World War 2 broke out and it went into recession until the early 1950's. It continued at Toora until 1959, when a fire broke out in the hall where the competitions were held. As a result, the committee approached Yarram for the use of the Strand Hall whilst their own was being rebuilt. Problems arose in Toora and the festival was passed over to Yarram, so a new committee was formed. This was in 1960. In 1961 it was the first Yarram Eisteddfod in its own right, although it retained the name of the 'South Gippsland Music and Speech Festival'. The Strand Hall was eventually demolished and for the following 2 years it was held at the Yarram High School, and then transferred to the Regent Theatre, where it has been held ever since.
In the 1970's, it was renamed The South Gippsland Eisteddfod - Yarram', and held this title until Shire amalgamations in 1994, when it became The Yarram Eisteddfod Inc.' to avoid confusion with the South Gippsland Shire of which we are no longer a part.
It has, in its time, seen many young students go on to successful careers after their talents were brought out by exposure to these competitions. This unique Eisteddfod stands as a very proud organisation within this community, and it is interesting to note that Mrs.

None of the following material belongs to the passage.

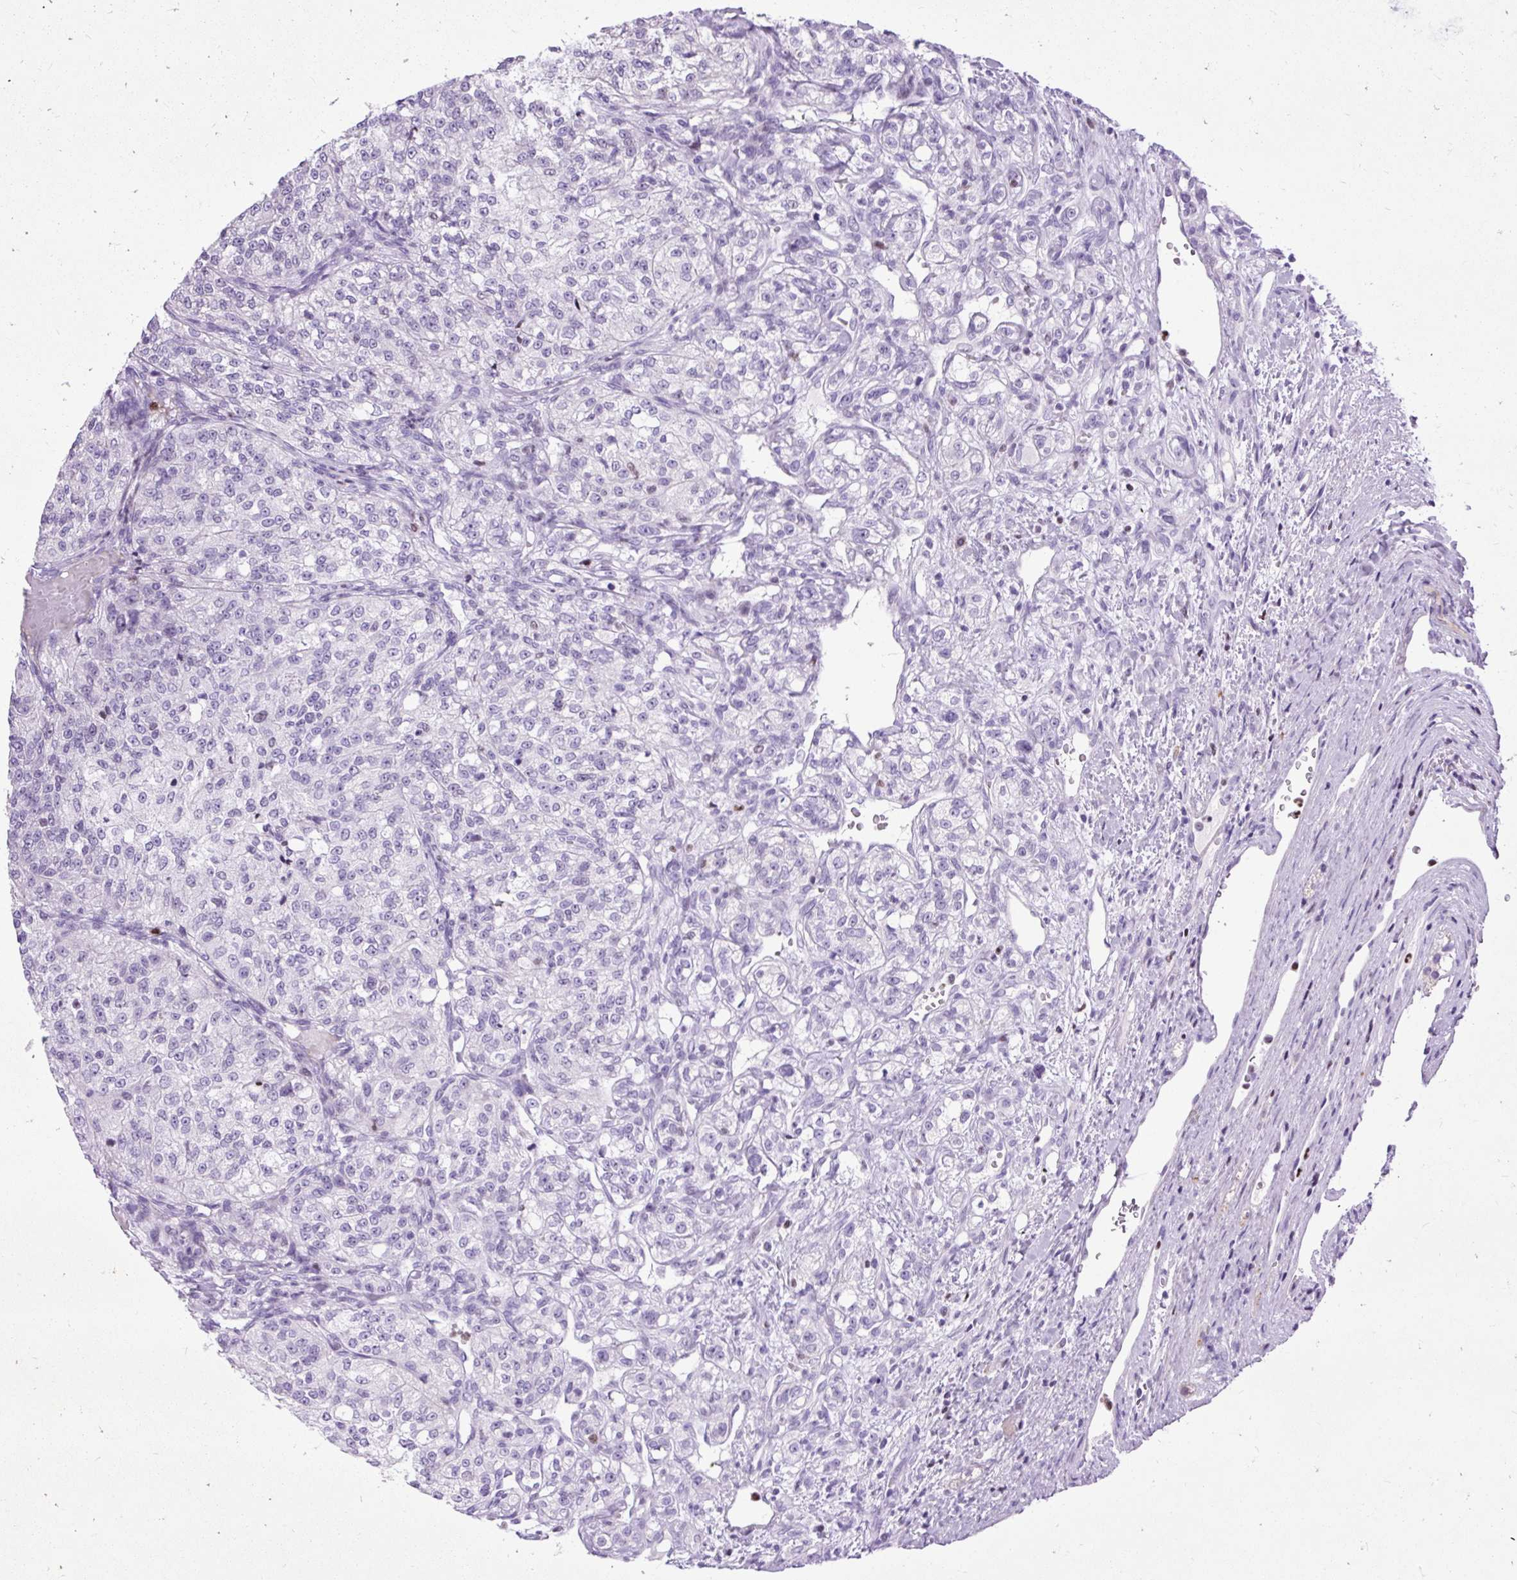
{"staining": {"intensity": "negative", "quantity": "none", "location": "none"}, "tissue": "renal cancer", "cell_type": "Tumor cells", "image_type": "cancer", "snomed": [{"axis": "morphology", "description": "Adenocarcinoma, NOS"}, {"axis": "topography", "description": "Kidney"}], "caption": "IHC micrograph of neoplastic tissue: renal cancer stained with DAB (3,3'-diaminobenzidine) shows no significant protein expression in tumor cells. The staining was performed using DAB (3,3'-diaminobenzidine) to visualize the protein expression in brown, while the nuclei were stained in blue with hematoxylin (Magnification: 20x).", "gene": "SPC24", "patient": {"sex": "female", "age": 63}}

Belle Fanner from Melbourne, who has adjudicated at Yarram for many years has chosen The Yarram Eisteddfod' as a case study for her thesis in her Masters Degree - we see this as a wonderful compliment to our local Eisteddfod.
Some years ago Mr. Ridley Griffiths was in this area and was thrilled to know that the Eisteddfod was still going strong. He contacted Secretary Judith Summers where he wrote of his joy at the continuation of competitions which had its origins at Mount Best so many years before. Mr. Ridley Griffiths stayed in contact with the Yarram Eisteddfod for many years, following its progress with interest.